Records from a data collection:
----

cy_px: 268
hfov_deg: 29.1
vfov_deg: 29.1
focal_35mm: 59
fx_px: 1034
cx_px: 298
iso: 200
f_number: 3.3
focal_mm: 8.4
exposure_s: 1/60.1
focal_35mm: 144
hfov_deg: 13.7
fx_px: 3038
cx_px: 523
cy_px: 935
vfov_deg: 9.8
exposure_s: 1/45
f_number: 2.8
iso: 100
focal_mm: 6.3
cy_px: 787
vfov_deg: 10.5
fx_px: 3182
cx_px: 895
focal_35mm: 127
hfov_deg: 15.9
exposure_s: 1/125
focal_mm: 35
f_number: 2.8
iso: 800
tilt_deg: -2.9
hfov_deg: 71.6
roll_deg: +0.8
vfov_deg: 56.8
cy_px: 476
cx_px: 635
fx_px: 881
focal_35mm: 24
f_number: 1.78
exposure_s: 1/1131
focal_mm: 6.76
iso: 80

----

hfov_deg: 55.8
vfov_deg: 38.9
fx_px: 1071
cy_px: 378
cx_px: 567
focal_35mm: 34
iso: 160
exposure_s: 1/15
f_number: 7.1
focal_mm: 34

----

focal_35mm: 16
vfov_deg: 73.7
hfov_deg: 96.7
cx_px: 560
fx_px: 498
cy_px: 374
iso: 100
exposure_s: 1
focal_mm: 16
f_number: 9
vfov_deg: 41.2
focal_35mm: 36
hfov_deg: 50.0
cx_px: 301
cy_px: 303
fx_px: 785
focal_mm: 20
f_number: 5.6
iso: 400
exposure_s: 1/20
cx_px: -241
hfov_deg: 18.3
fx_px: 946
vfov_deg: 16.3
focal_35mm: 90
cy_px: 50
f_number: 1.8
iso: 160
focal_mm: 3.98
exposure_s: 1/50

----

**WHAT IS EXPECTED:**
Among the entries above, find the line with "exposure_s: 1/20" and the line with "exposure_s: 1/50"; give again exactly these two lines and all lines between them.

**RESPONSE TO THE EXERCISE:**
exposure_s: 1/20
cx_px: -241
hfov_deg: 18.3
fx_px: 946
vfov_deg: 16.3
focal_35mm: 90
cy_px: 50
f_number: 1.8
iso: 160
focal_mm: 3.98
exposure_s: 1/50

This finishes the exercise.